### Exercise aim
Copy the lines below word for word, starting at the line that contains "Riigikogu juures tegutsev sõltumatu mõttekoda" and ending at the line that contains "TAGASI ÜLES", including both of those lines.

*** Provided records ***

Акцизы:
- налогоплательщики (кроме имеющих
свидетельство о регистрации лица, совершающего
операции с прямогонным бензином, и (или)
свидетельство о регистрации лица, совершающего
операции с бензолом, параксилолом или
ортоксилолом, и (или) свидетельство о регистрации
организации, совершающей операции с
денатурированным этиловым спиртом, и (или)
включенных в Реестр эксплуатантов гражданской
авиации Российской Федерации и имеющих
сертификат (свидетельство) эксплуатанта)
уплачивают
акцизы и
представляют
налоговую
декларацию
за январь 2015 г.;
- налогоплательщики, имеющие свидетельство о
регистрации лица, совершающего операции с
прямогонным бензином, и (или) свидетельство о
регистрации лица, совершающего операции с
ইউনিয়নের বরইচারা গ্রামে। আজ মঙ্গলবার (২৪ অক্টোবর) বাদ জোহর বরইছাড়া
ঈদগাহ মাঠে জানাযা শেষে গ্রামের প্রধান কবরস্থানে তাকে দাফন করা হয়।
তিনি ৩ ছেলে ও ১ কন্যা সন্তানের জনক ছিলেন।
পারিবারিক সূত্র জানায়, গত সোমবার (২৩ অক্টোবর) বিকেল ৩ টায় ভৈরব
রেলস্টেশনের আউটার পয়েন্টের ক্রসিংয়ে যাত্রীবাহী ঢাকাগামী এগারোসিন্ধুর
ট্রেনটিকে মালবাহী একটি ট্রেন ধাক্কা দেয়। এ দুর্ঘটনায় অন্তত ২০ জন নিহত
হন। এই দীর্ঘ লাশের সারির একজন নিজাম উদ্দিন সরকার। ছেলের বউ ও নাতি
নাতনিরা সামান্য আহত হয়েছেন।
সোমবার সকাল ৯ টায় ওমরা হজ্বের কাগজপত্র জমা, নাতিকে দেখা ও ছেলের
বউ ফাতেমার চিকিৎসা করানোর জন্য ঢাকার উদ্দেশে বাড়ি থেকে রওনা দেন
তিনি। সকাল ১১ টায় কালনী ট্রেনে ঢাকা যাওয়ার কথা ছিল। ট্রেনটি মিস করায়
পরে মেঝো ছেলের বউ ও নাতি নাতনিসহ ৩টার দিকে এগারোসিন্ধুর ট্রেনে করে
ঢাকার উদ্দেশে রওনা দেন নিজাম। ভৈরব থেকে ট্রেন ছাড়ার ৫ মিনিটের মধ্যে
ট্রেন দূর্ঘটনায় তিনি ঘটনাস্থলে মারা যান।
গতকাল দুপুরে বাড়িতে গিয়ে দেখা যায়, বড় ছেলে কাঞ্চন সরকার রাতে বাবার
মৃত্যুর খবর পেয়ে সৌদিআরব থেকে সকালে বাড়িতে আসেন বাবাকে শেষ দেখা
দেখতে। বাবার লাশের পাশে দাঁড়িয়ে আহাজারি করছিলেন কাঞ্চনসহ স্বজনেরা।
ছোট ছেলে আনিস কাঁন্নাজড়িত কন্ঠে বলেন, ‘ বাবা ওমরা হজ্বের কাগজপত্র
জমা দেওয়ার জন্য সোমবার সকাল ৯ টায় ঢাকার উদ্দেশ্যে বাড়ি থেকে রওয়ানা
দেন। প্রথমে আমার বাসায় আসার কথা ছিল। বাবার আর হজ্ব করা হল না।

***
*** Provided records ***

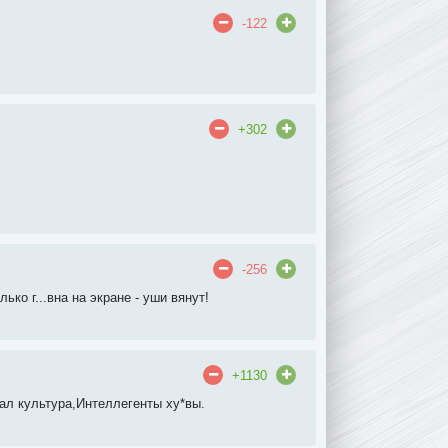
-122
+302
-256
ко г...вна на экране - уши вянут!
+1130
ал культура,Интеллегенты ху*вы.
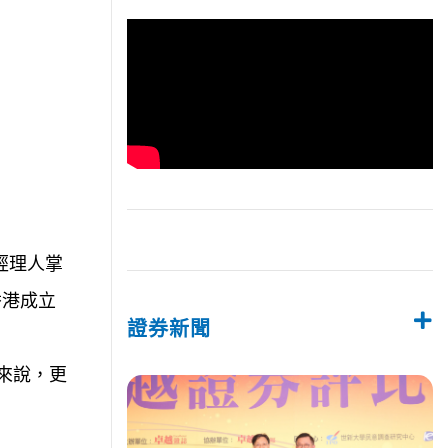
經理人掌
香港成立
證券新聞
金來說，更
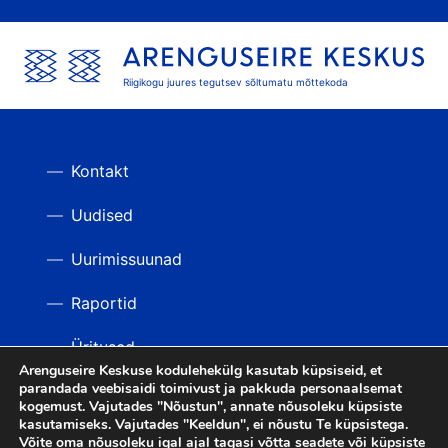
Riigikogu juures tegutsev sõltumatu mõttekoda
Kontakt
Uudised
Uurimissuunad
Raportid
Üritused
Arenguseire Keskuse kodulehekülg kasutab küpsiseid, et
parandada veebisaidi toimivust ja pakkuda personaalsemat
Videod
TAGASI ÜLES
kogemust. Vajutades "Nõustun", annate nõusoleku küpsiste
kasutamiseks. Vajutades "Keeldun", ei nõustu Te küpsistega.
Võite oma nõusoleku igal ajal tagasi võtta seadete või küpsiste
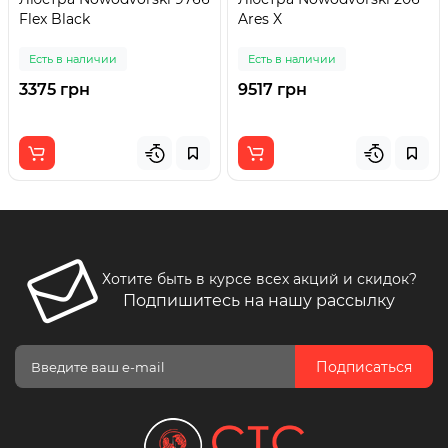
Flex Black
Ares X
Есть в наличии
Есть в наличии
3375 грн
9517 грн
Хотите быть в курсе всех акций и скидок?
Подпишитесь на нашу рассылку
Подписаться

***

### Response box
Riigikogu juures tegutsev sõltumatu mõttekoda
Kontakt
Uudised
Uurimissuunad
Raportid
Üritused
Arenguseire Keskuse kodulehekülg kasutab küpsiseid, et
parandada veebisaidi toimivust ja pakkuda personaalsemat
Videod
TAGASI ÜLES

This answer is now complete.